Episode 7 - @rchimède le prof de maths
J'avais repris mes recherches matinales sur le net. Seul un chat de gouttière tigré blanc et noir venait me rendre visite, passant sa petite tête velue par le vasistas de ma chambre. Je lui donnais des petits morceaux d'un fromage qui s'ennuyait au fond de mon frigo. Repu, le félin me quittait ensuite pour de nouvelles aventures sur d'autres toits. Après, je regagnais mon bureau pour étudier de nouveaux suspects issus de la liste que j'avais produite.
Parmi toutes les populations présentes sur le net, les enseignants forment un groupe important et particulièrement actif. Ils sont par ailleurs très nombreux à militer dans les partis politiques et se retrouvent donc à un moment ou un autre sur le web. Même si on peut les classer dans toutes les obédiences, ils sont tout de même assez souvent engagés à gauche. En effet, comment vouloir être de droite lorsqu'en tant que fonctionnaire vous êtes vilipendés à longueur de journées par un gouvernement qui vous hait et voudrait vous éradiquer.

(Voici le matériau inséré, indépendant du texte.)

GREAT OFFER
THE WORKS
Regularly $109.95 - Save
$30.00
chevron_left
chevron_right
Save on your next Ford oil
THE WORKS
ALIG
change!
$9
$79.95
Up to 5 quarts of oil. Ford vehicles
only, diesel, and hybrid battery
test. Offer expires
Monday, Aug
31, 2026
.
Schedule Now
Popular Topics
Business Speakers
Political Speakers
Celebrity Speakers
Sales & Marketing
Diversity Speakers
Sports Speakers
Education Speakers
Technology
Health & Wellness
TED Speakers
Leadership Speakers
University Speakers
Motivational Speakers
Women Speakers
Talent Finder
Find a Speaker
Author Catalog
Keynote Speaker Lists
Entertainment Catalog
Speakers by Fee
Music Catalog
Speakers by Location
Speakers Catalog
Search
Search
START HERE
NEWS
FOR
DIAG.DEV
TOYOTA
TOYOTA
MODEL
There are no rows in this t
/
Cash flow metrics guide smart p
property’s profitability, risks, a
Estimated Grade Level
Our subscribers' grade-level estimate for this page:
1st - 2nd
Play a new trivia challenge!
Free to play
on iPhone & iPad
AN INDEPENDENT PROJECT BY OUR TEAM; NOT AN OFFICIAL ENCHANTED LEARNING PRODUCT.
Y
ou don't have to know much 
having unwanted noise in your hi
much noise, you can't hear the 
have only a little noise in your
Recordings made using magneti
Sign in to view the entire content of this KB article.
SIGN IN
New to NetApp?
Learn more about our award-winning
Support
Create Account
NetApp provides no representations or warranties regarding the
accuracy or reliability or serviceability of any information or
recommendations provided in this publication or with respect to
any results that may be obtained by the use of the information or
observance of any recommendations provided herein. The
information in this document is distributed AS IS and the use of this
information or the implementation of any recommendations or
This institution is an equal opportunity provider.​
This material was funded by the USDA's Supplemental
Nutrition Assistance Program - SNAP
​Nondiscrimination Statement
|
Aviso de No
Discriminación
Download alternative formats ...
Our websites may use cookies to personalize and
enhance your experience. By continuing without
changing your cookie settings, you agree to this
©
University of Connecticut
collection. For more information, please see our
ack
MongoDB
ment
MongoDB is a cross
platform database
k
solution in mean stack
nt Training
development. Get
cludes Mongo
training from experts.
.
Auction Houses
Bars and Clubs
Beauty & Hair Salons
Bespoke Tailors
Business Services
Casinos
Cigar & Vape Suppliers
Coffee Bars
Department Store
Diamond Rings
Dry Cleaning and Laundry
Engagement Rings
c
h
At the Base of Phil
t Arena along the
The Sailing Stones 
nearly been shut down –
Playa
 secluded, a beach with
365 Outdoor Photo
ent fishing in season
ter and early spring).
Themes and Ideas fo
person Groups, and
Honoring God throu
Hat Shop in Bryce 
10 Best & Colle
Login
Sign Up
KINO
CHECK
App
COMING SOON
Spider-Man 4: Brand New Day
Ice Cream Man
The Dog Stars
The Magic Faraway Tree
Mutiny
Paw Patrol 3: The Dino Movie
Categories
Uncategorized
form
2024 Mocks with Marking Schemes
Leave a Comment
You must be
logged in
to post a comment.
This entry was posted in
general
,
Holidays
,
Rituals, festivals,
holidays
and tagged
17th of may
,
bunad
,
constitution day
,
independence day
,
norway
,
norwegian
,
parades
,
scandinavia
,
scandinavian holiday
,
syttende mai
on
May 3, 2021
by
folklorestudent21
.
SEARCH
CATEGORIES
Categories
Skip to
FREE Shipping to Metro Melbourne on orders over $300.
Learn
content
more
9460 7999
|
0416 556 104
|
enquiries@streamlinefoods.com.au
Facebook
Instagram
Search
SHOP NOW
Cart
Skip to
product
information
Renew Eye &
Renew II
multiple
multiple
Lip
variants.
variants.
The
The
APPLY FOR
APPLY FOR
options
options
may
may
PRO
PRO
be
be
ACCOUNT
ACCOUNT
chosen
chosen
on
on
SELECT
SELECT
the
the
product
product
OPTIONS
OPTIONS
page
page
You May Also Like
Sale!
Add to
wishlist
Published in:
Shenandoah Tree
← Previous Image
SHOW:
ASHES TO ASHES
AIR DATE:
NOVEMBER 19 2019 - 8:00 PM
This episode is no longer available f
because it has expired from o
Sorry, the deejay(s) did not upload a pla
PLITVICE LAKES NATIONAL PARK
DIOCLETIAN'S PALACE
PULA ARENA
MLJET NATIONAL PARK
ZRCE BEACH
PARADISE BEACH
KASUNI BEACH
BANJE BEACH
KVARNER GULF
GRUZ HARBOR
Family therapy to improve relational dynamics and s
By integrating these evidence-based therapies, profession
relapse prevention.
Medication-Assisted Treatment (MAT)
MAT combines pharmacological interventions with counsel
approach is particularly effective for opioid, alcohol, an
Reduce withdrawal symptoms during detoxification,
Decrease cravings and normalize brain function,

Plus instruits que la moyenne, et disposant sans doute de beaucoup de plus de temps libre que certaines autres professions, les profs écrivent souvent des blogs ou sont aussi très actifs sur les réseaux sociaux. Certains veulent y partager leur vision de l'enseignement, d'autres utilisent les outils numériques pour apprendre à écrire à leurs élèves ou pour expérimenter de nouvelles méthodes d'apprentissage. D'autres n'hésitent pas à y caricaturer leurs élèves ou les parents de ces derniers dans des tweets assez drôles. Ils y trouvent là peut-être une réponse à leur mise en cause quotidienne par ces mêmes élèves et parents sur les réseaux sociaux.
J'avoue que pour moi, l'interaction avec ces personnes est délicate. Quand ils ne sont pas complètement autistes, en tant que détenteurs du savoir, ils n'hésitent pas à donner des leçons sur tel ou tel sujet. Par ailleurs, mes - mauvais - souvenirs de ma propre période scolaire ne plaident pas non plus pour une totale objectivité.
Lors de l'examen des personnes qui intervenaient de façon bizarre sur les blogs d'@laddin, j'avais remarqué un prof de maths d'une cinquantaine d'années particulièrement acharné. Le type, soutien de la majorité de l'époque, défendait avec force et pas mal de mauvaise foi son camps. Il avait pigé le truc pour éviter la contradiction. En effet, il ne commentait que les commentaires ce qui, sur certains sites, empêchait de lui répondre directement. Par ailleurs, pour déjouer la modération automatique des sites infos, il utilisait des mots qui indépendants les uns des autres paraissaient anodins mais, qui mis bout à bout formaient des insultes. Le retors de compétition.
J'avais déduit toutes ces données en étudiant la somme conséquente des commentaires qu'il avait pu poster sous certains sites d'infos. Il avait visiblement une dent contre @laddin qui cumulait - au moins - deux des pires tares selon lui : il était de gauche et il était gay. Je ne pourrai dire laquelle des deux il haïssait le plus, tellement ses commentaires étaient violents lorsque le blogueur s'en prenait à ses amis ou militait pour le mariage pour tous.
Comme le bonhomme sévissait toujours sur un site où j'avais mes habitudes, j'entrepris de l'y traquer virtuellement. Je lui laissais des petits mots dans des articles qu'il avait commentés. Il me repéra bien vite comme quelqu'un qui cherchait la bagarre. C’était son plaisir de pouvoir insulter ses ennemis, bien caché derrière son écran.
Bientôt, je lui donnais l'occasion de me "troller" à l'envie en l'aiguillant vers le blog que j'avais ouvert pour l'occasion. Je pus ainsi récupérer son adresse email (et d'autres infos en profitant de ses périodes de connexion). Avec ces éléments, j'avais les moyens d'avoir accès à son ordinateur et à tout ce qui s'y trouvait. En cliquant sur quelques photos, j'y découvris un petit homme moustachu et chétif qui vivait dans un intérieur vieillot.
Cependant, il ne pouvait être l’assassin d’@laddin, car je pu constater bien vite qu'il se déplaçait... En fauteuil roulant. Tout à coup, la terreur des commentaires devenait pathétique et j’en avais - presque - pitié. Décidément, internet me réservera toujours bien des surprises.
Je rayai ce pseudo de ma liste avec un sentiment de malaise. Je m’en voulais d'avoir franchi une barrière interdite, même si c'était pour la bonne cause.